Top of Task data

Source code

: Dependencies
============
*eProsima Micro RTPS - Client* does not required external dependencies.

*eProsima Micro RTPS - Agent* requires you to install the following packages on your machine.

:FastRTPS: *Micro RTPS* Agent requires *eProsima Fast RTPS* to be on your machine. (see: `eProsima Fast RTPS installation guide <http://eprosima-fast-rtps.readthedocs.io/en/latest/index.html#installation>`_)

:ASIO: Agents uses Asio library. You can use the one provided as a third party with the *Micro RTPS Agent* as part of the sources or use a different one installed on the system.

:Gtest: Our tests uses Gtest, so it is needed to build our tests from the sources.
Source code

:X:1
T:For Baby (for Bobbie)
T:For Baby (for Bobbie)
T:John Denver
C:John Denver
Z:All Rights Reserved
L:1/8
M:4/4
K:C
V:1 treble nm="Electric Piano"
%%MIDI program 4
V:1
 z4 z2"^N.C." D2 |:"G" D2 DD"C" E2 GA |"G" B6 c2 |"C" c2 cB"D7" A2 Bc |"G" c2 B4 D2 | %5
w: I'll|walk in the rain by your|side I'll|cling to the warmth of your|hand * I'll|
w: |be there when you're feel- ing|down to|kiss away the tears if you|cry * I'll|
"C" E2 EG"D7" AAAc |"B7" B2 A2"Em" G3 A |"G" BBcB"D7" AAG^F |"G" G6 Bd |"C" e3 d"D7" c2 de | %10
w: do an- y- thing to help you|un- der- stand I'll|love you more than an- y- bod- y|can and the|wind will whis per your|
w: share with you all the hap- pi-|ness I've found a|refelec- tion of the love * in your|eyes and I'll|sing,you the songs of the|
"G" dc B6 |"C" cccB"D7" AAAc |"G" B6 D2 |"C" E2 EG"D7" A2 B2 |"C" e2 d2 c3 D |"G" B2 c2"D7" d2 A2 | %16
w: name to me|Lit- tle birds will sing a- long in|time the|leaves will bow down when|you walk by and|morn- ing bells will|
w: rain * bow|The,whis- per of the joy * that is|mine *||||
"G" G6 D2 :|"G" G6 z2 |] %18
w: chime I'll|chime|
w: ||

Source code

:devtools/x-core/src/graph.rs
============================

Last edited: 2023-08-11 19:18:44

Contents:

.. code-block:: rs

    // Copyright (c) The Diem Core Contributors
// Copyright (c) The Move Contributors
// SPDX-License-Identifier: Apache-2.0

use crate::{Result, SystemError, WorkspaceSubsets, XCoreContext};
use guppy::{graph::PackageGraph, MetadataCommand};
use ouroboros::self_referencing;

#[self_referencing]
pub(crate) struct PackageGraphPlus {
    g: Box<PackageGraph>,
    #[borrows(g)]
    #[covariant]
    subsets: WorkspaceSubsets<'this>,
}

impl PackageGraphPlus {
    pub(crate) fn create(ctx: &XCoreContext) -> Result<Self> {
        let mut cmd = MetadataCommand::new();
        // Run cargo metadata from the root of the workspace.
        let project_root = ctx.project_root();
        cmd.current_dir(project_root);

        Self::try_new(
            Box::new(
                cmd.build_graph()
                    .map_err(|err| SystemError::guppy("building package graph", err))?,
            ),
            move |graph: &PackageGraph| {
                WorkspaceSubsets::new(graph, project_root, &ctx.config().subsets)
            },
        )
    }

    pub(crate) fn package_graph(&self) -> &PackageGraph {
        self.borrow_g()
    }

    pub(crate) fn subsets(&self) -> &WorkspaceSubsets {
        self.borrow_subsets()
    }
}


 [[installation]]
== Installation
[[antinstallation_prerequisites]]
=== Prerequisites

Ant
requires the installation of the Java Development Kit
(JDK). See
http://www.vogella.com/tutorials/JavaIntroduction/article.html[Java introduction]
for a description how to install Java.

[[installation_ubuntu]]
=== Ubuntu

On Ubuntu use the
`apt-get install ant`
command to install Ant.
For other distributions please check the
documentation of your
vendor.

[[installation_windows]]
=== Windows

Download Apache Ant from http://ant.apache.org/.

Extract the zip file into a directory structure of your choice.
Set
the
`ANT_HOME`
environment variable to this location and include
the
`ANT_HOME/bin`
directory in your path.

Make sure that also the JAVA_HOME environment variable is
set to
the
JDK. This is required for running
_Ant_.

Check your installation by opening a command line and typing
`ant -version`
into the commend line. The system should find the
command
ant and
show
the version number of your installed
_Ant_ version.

Bottom of Task data

**What is expected:**
Copy out the lines above that hold the string "will".

**Solution to the exercise:**
w: do an- y- thing to help you|un- der- stand I'll|love you more than an- y- bod- y|can and the|wind will whis per your|
w: name to me|Lit- tle birds will sing a- long in|time the|leaves will bow down when|you walk by and|morn- ing bells will|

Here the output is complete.